Write out every line of the listing below, character for character, with no changes.

Saved data entries

────

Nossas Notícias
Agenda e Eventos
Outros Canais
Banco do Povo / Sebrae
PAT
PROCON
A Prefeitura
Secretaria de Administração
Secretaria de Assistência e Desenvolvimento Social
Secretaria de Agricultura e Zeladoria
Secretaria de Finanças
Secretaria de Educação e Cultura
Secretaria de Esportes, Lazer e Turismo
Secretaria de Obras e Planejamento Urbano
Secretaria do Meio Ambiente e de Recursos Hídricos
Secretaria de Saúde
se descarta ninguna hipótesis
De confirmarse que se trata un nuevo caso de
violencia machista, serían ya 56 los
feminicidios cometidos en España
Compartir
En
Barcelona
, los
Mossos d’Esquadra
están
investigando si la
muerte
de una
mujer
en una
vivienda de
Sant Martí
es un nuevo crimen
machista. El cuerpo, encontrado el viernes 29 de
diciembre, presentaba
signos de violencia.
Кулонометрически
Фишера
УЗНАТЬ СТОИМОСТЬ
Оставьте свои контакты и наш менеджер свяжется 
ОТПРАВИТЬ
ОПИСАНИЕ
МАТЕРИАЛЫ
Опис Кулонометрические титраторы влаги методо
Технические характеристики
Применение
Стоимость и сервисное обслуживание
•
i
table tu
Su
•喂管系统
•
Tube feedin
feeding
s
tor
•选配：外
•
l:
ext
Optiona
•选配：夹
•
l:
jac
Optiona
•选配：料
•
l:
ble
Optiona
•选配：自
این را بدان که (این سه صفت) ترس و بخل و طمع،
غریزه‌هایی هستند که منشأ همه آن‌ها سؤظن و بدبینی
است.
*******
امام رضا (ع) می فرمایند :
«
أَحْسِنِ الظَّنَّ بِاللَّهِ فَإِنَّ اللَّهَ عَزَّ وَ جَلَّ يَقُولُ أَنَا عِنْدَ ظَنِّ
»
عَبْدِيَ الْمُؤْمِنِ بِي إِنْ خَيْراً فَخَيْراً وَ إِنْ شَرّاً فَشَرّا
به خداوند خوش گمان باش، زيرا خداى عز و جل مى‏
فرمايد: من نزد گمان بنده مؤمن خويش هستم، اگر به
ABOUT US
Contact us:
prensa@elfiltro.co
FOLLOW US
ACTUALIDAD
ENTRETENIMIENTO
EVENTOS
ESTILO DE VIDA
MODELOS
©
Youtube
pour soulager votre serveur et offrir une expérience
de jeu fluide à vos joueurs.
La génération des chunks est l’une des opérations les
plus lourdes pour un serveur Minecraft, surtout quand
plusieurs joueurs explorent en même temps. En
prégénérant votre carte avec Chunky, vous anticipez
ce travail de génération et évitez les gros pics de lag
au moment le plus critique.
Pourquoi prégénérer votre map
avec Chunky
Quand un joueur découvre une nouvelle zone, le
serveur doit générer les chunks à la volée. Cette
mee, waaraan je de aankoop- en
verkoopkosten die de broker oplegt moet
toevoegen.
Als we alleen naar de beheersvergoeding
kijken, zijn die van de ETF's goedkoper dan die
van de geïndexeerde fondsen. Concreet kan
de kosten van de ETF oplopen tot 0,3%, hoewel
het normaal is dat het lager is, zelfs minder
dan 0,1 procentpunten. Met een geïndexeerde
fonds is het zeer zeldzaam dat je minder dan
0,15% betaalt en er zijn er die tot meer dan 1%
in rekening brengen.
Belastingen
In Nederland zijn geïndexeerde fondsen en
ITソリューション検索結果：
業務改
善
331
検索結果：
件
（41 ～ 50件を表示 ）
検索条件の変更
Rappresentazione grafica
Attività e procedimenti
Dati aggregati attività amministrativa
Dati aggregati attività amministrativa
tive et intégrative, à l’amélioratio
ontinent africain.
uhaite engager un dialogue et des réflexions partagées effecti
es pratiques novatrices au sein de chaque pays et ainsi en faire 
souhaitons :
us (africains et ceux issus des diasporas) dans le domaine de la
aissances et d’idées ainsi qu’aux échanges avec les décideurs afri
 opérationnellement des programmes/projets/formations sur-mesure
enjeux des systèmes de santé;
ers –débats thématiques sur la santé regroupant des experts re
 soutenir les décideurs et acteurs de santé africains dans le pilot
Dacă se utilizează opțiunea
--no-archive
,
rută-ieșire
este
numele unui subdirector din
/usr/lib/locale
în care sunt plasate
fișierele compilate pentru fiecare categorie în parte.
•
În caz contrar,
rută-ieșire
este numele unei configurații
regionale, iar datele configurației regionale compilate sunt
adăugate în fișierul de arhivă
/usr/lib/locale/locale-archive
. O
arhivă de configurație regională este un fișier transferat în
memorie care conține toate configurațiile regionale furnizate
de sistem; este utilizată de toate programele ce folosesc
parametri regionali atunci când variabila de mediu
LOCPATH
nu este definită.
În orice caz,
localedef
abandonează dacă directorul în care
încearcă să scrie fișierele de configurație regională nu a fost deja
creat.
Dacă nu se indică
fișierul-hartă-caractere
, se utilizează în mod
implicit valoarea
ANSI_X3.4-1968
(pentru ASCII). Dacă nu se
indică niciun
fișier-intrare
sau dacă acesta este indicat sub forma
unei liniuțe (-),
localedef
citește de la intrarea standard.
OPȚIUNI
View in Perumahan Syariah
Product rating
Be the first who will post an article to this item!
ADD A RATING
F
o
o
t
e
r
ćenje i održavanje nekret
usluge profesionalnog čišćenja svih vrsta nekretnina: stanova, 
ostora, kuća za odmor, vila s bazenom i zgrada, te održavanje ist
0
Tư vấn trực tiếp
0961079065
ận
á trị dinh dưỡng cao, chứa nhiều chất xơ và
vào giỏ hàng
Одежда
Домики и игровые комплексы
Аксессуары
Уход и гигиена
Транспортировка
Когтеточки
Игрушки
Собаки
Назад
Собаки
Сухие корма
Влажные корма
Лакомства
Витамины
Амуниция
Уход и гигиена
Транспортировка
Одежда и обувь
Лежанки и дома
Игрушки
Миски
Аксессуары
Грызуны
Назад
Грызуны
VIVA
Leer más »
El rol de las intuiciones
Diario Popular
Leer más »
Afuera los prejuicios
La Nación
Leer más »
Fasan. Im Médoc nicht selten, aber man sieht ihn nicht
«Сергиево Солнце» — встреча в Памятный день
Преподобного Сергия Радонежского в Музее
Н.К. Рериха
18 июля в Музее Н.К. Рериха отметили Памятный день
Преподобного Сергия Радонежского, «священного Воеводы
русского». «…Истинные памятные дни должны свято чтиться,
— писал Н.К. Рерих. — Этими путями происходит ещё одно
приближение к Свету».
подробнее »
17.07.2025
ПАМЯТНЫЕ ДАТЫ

────

### Answer to the exercise
Nossas Notícias
Agenda e Eventos
Outros Canais
Banco do Povo / Sebrae
PAT
PROCON
A Prefeitura
Secretaria de Administração
Secretaria de Assistência e Desenvolvimento Social
Secretaria de Agricultura e Zeladoria
Secretaria de Finanças
Secretaria de Educação e Cultura
Secretaria de Esportes, Lazer e Turismo
Secretaria de Obras e Planejamento Urbano
Secretaria do Meio Ambiente e de Recursos Hídricos
Secretaria de Saúde
se descarta ninguna hipótesis
De confirmarse que se trata un nuevo caso de
violencia machista, serían ya 56 los
feminicidios cometidos en España
Compartir
En
Barcelona
, los
Mossos d’Esquadra
están
investigando si la
muerte
de una
mujer
en una
vivienda de
Sant Martí
es un nuevo crimen
machista. El cuerpo, encontrado el viernes 29 de
diciembre, presentaba
signos de violencia.
Кулонометрически
Фишера
УЗНАТЬ СТОИМОСТЬ
Оставьте свои контакты и наш менеджер свяжется 
ОТПРАВИТЬ
ОПИСАНИЕ
МАТЕРИАЛЫ
Опис Кулонометрические титраторы влаги методо
Технические характеристики
Применение
Стоимость и сервисное обслуживание
•
i
table tu
Su
•喂管系统
•
Tube feedin
feeding
s
tor
•选配：外
•
l:
ext
Optiona
•选配：夹
•
l:
jac
Optiona
•选配：料
•
l:
ble
Optiona
•选配：自
این را بدان که (این سه صفت) ترس و بخل و طمع،
غریزه‌هایی هستند که منشأ همه آن‌ها سؤظن و بدبینی
است.
*******
امام رضا (ع) می فرمایند :
«
أَحْسِنِ الظَّنَّ بِاللَّهِ فَإِنَّ اللَّهَ عَزَّ وَ جَلَّ يَقُولُ أَنَا عِنْدَ ظَنِّ
»
عَبْدِيَ الْمُؤْمِنِ بِي إِنْ خَيْراً فَخَيْراً وَ إِنْ شَرّاً فَشَرّا
به خداوند خوش گمان باش، زيرا خداى عز و جل مى‏
فرمايد: من نزد گمان بنده مؤمن خويش هستم، اگر به
ABOUT US
Contact us:
prensa@elfiltro.co
FOLLOW US
ACTUALIDAD
ENTRETENIMIENTO
EVENTOS
ESTILO DE VIDA
MODELOS
©
Youtube
pour soulager votre serveur et offrir une expérience
de jeu fluide à vos joueurs.
La génération des chunks est l’une des opérations les
plus lourdes pour un serveur Minecraft, surtout quand
plusieurs joueurs explorent en même temps. En
prégénérant votre carte avec Chunky, vous anticipez
ce travail de génération et évitez les gros pics de lag
au moment le plus critique.
Pourquoi prégénérer votre map
avec Chunky
Quand un joueur découvre une nouvelle zone, le
serveur doit générer les chunks à la volée. Cette
mee, waaraan je de aankoop- en
verkoopkosten die de broker oplegt moet
toevoegen.
Als we alleen naar de beheersvergoeding
kijken, zijn die van de ETF's goedkoper dan die
van de geïndexeerde fondsen. Concreet kan
de kosten van de ETF oplopen tot 0,3%, hoewel
het normaal is dat het lager is, zelfs minder
dan 0,1 procentpunten. Met een geïndexeerde
fonds is het zeer zeldzaam dat je minder dan
0,15% betaalt en er zijn er die tot meer dan 1%
in rekening brengen.
Belastingen
In Nederland zijn geïndexeerde fondsen en
ITソリューション検索結果：
業務改
善
331
検索結果：
件
（41 ～ 50件を表示 ）
検索条件の変更
Rappresentazione grafica
Attività e procedimenti
Dati aggregati attività amministrativa
Dati aggregati attività amministrativa
tive et intégrative, à l’amélioratio
ontinent africain.
uhaite engager un dialogue et des réflexions partagées effecti
es pratiques novatrices au sein de chaque pays et ainsi en faire 
souhaitons :
us (africains et ceux issus des diasporas) dans le domaine de la
aissances et d’idées ainsi qu’aux échanges avec les décideurs afri
 opérationnellement des programmes/projets/formations sur-mesure
enjeux des systèmes de santé;
ers –débats thématiques sur la santé regroupant des experts re
 soutenir les décideurs et acteurs de santé africains dans le pilot
Dacă se utilizează opțiunea
--no-archive
,
rută-ieșire
este
numele unui subdirector din
/usr/lib/locale
în care sunt plasate
fișierele compilate pentru fiecare categorie în parte.
•
În caz contrar,
rută-ieșire
este numele unei configurații
regionale, iar datele configurației regionale compilate sunt
adăugate în fișierul de arhivă
/usr/lib/locale/locale-archive
. O
arhivă de configurație regională este un fișier transferat în
memorie care conține toate configurațiile regionale furnizate
de sistem; este utilizată de toate programele ce folosesc
parametri regionali atunci când variabila de mediu
LOCPATH
nu este definită.
În orice caz,
localedef
abandonează dacă directorul în care
încearcă să scrie fișierele de configurație regională nu a fost deja
creat.
Dacă nu se indică
fișierul-hartă-caractere
, se utilizează în mod
implicit valoarea
ANSI_X3.4-1968
(pentru ASCII). Dacă nu se
indică niciun
fișier-intrare
sau dacă acesta este indicat sub forma
unei liniuțe (-),
localedef
citește de la intrarea standard.
OPȚIUNI
View in Perumahan Syariah
Product rating
Be the first who will post an article to this item!
ADD A RATING
F
o
o
t
e
r
ćenje i održavanje nekret
usluge profesionalnog čišćenja svih vrsta nekretnina: stanova, 
ostora, kuća za odmor, vila s bazenom i zgrada, te održavanje ist
0
Tư vấn trực tiếp
0961079065
ận
á trị dinh dưỡng cao, chứa nhiều chất xơ và
vào giỏ hàng
Одежда
Домики и игровые комплексы
Аксессуары
Уход и гигиена
Транспортировка
Когтеточки
Игрушки
Собаки
Назад
Собаки
Сухие корма
Влажные корма
Лакомства
Витамины
Амуниция
Уход и гигиена
Транспортировка
Одежда и обувь
Лежанки и дома
Игрушки
Миски
Аксессуары
Грызуны
Назад
Грызуны
VIVA
Leer más »
El rol de las intuiciones
Diario Popular
Leer más »
Afuera los prejuicios
La Nación
Leer más »
Fasan. Im Médoc nicht selten, aber man sieht ihn nicht
«Сергиево Солнце» — встреча в Памятный день
Преподобного Сергия Радонежского в Музее
Н.К. Рериха
18 июля в Музее Н.К. Рериха отметили Памятный день
Преподобного Сергия Радонежского, «священного Воеводы
русского». «…Истинные памятные дни должны свято чтиться,
— писал Н.К. Рерих. — Этими путями происходит ещё одно
приближение к Свету».
подробнее »
17.07.2025
ПАМЯТНЫЕ ДАТЫ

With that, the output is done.